Сейчас я была героем и защитником слабых, бывалый человек, которому в жизни выпадало всякое. Мне наплевать, что встречные посмеиваются над этой елкой, мало ли почему я несу именно такую, мало ли какие у меня на то важные причины.

Вообще-то, я роста небольшого и хочу немного потолстеть, потому что я почти худая.
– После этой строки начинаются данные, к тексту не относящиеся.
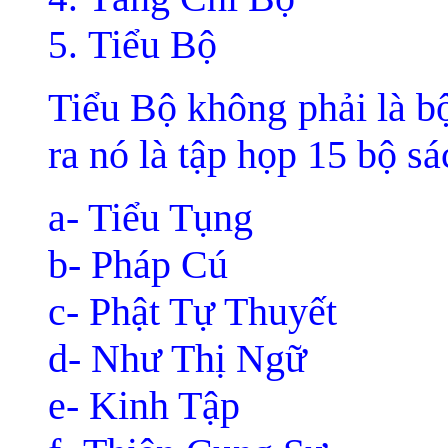
Tiểu Bộ
Tiểu Bộ không phải là b
ra nó là tập họp 15 bộ sá
a- Tiểu Tụng
b- Pháp Cú
c- Phật Tự Thuyết
d- Như Thị Ngữ
e- Kinh Tập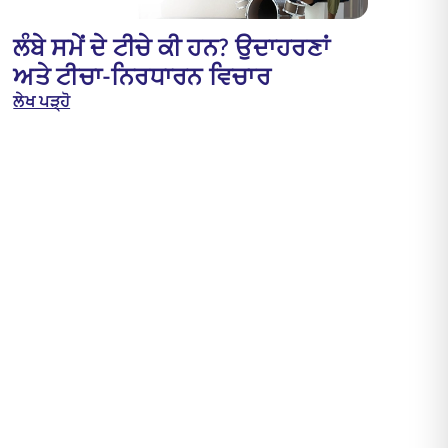
ਲੰਬੇ ਸਮੇਂ ਦੇ ਟੀਚੇ ਕੀ ਹਨ? ਉਦਾਹਰਣਾਂ
ਅਤੇ ਟੀਚਾ-ਨਿਰਧਾਰਨ ਵਿਚਾਰ
ਲੇਖ ਪੜ੍ਹੋ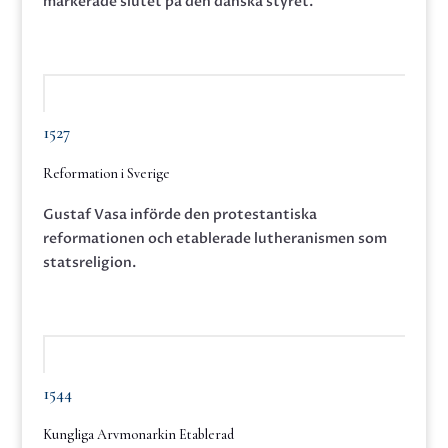
markerade slutet på den danska styret.
1527
Reformation i Sverige
Gustaf Vasa införde den protestantiska
reformationen och etablerade lutheranismen som
statsreligion.
1544
Kungliga Arvmonarkin Etablerad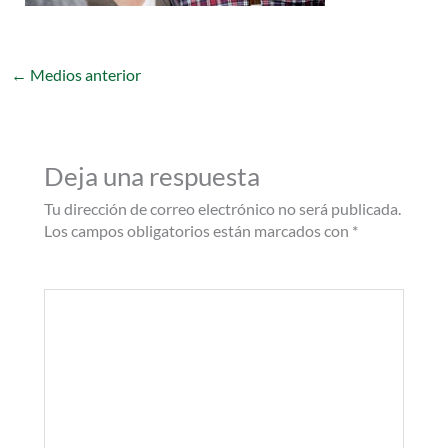
←
Medios anterior
Deja una respuesta
Tu dirección de correo electrónico no será publicada.
Los campos obligatorios están marcados con
*
Comentario
*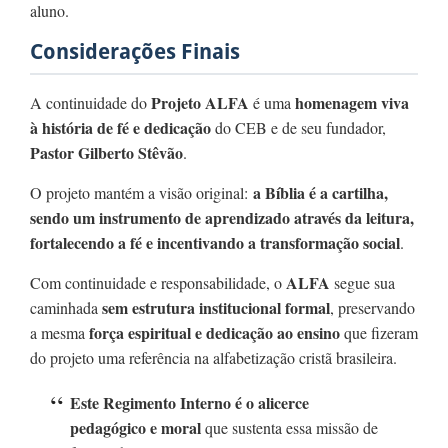
aluno.
Considerações Finais
Projeto ALFA
homenagem viva
A continuidade do
é uma
à história de fé e dedicação
do CEB e de seu fundador,
Pastor Gilberto Stêvão
.
a Bíblia é a cartilha,
O projeto mantém a visão original:
sendo um instrumento de aprendizado através da leitura,
fortalecendo a fé e incentivando a transformação social
.
ALFA
Com continuidade e responsabilidade, o
segue sua
sem estrutura institucional formal
caminhada
, preservando
força espiritual e dedicação ao ensino
a mesma
que fizeram
do projeto uma referência na alfabetização cristã brasileira.
Este Regimento Interno é o alicerce
pedagógico e moral
que sustenta essa missão de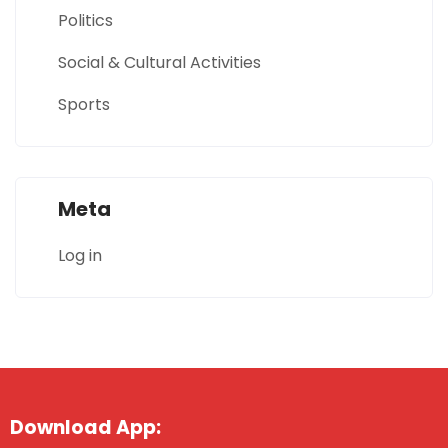
Politics
Social & Cultural Activities
Sports
Meta
Log in
Download App:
Я это сообщаю для того, чтобы сказать, что когда я с ней, то невольно чуть сгибаю шею и горблюсь, рядом с ней я кажусь себе большой, здоровой и мощной бабой: скрестив руки на здоровенной груди, упираясь сильным бедром, я стою за прилавком. Голос мой вульгарно криклив, помада ярка, юбка натянулась на мощных бедрах. Я нагло на всех гляжу и вижу восхищение собой.

Я сознаю оскорбительность своего вида и поэтому еще больше горблюсь, выдвигаю плечи вперед, чтобы пальто не облегало.

Если уж у меня рядом с ней наливаются щеки, то как же она мала и неразвита, как жалок ее носик в крапинку, как длинна свободная юбка, как жалко облепляет она колени.

Я оскорбляю ее своим видом, я стараюсь не смотреть на нее, я иду рядом с ней, сутулясь и волоча ноги, и говорю о серьезном: о библиотеках и о ее специальности.

Рядом с ней я стыжусь своих греховных помыслов.